Most of our clothes are made overseas for financial reasons. That is, manufacturing in the United States is more expensive than outsourcing manufacturing to developing countries.
But that’s a vast oversimplification of the complexities that make it (practically) impossible to manufacture clothes in the US without a fundamental shift in the clothing industry. And, for that matter, a fundamental shift in our expectations and consumers.
Why are some countries cheaper to make clothes in than others?
One reason why clothing is manufactured in developing countries is that labor costs are lower than manufacturing domestically.
For example, let’s say you’re a garment manufacturer that makes $20 t-shirts and sells them for $100 apiece; at most outlets, this would be considered a good markup. If it costs you $15 to make each shirt, you can pocket about 25% of the retail price.
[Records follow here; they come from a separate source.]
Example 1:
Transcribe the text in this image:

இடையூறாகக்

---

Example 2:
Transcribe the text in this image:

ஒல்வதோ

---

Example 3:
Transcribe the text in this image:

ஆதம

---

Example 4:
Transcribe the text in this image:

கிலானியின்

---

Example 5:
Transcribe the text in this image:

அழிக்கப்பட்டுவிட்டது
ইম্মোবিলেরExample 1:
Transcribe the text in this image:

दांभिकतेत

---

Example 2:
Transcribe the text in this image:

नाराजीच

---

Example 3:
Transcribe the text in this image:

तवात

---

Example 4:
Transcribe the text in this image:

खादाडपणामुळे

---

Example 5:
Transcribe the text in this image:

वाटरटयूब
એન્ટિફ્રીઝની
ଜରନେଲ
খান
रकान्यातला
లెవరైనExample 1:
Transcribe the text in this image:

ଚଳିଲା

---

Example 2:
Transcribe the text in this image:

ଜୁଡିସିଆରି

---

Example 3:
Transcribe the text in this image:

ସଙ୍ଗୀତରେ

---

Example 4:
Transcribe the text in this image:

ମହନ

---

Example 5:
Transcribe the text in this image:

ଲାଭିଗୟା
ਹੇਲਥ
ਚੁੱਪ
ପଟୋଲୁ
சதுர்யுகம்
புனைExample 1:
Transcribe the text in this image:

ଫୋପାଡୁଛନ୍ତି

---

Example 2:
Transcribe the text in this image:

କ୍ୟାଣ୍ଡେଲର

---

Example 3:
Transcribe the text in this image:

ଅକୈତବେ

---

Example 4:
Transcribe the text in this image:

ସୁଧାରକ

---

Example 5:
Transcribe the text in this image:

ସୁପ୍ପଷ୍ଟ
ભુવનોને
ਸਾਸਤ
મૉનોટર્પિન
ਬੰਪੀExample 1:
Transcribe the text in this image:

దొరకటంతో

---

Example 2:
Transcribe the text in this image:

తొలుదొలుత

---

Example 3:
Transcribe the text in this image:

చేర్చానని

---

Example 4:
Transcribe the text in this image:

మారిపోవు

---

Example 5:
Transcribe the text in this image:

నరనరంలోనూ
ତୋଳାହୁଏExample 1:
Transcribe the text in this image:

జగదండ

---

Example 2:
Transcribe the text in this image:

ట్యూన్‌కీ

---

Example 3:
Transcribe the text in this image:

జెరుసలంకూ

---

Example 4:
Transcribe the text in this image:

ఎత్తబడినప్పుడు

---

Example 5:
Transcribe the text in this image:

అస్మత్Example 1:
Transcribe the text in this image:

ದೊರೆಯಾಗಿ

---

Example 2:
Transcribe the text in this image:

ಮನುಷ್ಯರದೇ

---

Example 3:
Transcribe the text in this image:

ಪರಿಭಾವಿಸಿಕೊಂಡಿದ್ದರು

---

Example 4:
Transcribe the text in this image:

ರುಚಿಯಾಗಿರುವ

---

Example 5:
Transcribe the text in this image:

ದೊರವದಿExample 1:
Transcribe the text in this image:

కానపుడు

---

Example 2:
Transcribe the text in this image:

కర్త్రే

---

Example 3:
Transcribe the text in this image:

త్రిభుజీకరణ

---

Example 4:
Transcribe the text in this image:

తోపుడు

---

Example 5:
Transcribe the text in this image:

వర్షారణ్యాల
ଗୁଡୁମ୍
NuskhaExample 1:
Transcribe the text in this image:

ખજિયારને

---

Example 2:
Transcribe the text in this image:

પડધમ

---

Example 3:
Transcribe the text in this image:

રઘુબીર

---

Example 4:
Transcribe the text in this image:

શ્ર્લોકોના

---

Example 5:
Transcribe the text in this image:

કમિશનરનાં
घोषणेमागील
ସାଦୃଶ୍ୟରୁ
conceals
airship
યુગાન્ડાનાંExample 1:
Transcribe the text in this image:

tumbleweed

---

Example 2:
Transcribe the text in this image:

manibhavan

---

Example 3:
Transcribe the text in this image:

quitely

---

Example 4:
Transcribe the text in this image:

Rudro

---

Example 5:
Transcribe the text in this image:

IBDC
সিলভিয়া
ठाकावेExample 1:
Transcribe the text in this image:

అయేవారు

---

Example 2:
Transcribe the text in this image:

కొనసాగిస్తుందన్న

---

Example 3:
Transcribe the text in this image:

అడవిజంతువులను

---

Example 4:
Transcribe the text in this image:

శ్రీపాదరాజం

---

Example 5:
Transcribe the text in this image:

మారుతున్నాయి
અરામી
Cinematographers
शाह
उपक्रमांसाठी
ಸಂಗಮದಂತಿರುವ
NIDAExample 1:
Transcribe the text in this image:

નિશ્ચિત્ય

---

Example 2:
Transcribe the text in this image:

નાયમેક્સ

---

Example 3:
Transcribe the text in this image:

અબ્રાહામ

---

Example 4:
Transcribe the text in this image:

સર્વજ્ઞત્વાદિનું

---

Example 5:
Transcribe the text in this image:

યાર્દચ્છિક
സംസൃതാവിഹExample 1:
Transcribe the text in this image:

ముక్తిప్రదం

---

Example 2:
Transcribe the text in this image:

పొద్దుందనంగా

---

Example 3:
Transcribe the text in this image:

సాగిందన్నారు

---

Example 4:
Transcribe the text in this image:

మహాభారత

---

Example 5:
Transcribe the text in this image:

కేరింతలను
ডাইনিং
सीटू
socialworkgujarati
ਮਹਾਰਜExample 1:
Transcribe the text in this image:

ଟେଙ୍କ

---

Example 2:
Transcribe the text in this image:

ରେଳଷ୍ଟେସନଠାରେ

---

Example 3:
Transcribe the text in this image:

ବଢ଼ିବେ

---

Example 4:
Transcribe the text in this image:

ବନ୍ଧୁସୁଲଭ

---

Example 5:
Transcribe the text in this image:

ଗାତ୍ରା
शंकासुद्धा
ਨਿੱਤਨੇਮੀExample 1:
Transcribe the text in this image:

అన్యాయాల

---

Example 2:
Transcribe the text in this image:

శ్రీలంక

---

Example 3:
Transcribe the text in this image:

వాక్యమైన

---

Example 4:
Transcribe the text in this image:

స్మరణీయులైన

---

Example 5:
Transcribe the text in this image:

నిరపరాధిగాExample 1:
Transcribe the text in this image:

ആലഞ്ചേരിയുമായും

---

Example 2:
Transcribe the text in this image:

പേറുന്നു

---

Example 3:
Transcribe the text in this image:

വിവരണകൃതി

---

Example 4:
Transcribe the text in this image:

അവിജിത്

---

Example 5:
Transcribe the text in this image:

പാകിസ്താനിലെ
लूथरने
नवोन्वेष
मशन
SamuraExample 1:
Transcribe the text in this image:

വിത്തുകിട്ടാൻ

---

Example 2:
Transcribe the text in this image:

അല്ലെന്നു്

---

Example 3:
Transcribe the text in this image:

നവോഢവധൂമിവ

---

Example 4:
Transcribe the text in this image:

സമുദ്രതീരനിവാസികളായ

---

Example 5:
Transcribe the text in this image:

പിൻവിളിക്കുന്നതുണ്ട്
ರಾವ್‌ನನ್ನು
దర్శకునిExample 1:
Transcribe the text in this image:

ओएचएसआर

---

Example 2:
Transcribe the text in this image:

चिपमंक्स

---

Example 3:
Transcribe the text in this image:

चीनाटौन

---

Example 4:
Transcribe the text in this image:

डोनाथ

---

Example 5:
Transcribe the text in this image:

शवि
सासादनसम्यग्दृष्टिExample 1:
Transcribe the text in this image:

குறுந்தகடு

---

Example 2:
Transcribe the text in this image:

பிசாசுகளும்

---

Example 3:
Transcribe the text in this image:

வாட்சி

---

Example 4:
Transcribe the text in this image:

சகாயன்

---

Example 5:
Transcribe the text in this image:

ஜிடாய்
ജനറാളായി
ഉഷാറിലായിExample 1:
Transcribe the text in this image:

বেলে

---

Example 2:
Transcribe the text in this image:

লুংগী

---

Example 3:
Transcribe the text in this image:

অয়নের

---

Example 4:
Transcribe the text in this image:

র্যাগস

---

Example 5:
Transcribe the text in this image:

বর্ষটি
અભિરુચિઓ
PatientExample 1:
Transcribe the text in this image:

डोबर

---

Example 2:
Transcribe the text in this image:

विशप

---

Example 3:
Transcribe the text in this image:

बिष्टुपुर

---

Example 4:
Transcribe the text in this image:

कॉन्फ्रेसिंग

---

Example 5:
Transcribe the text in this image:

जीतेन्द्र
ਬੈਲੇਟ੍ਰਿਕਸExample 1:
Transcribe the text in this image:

But what if your production cost went down 60%? Suddenly instead of making a 25% profit on each shirt sold, you’d be making 87%. This means the company could afford to produce more shirts with less capital – or put another way: they’ll have fewer outlay expenses and therefore more money left over after manufacturing expenses.
What is the world’s top garment manufacturing country?
China is the world’s top garment manufacturing country. It is estimated that around 60% of all clothing manufactured in the world is made in China, followed by India and Turkey.
India is the second-largest apparel exporter in the world, trailing only China. It’s not surprising why: manufacturing costs are low and labor laws are lenient – minimum wage for garment workers in India was $68 a month until December 2018 when it doubled to $128.
Most clothing produced is exported overseas where there’s more demand and higher prices because they’re manufactured with lower labor costs than competitive countries like Mexico (which has similar wages but still much higher production prices).
In general, textile companies use these labor markets abroad as their main source of income since wages aren’t too high locally.
However, the European Union as a whole has substantially higher total textile exports than India. Indeed, not all clothes are manufactured in poorer countries.
And there is a small but undeniable trend of reducing overseas manufacturing and striving toward a more sustainable future for the fashion industry.
Why are most clothes made in China?
There are a few reasons why most clothes are made in China.
First, the country has a large pool of cheap labor. The average manufacturing worker in China earned around $1000 per month in 2020, while their counterparts in more developed countries earn upwards of $2000 per month.
Second, China is an expert at apparel manufacturing and has been for many years. The country is home to some of the world’s largest and most efficient garment factories, which have honed their skills over time and can churn out clothing quickly and cheaply.
Third, transportation and logistics networks in China are well-developed, making it easy to move goods around the country – and indeed, around the world – quickly and cheaply. This infrastructure allows companies to keep costs low and maintain manufacturing quality standards.
Is it Impossible To Manufacture Clothes in the US?
Certainly not. In fact, the United States accounts for about 11% of the world’s textile exports.
If a company is determined to manufacture ethically and locally in the US, it can find a way. The deciding factor is whether or not that company will value lower wages in developing countries or promote long-term sustainability over short-term profit.
It’s disheartening to think that over 750,000 apparel manufacturing jobs were offshored between 1990 and 2011 in the US. It’s not an easy task to bring that labor back, but it isn’t impossible.
Do You Care Where Your Clothes Are Made?
It’s more expensive to manufacture clothes in the United States than in many other countries around the world. And as long as capital can more easily than labor, that will remain the case.
However, the benefits of domestic manufacture far surpass the short-term profit that outsourcing can provide.
By manufacturing locally, we create jobs and support our economy. We also reduce our dependence on foreign oil and help preserve our environment by reducing carbon emissions from transportation.
Most importantly, we can ensure that the people who make our clothes are treated fairly and receive a living wage. What do you think? Are you convinced that it is worth paying more for American-made clothing?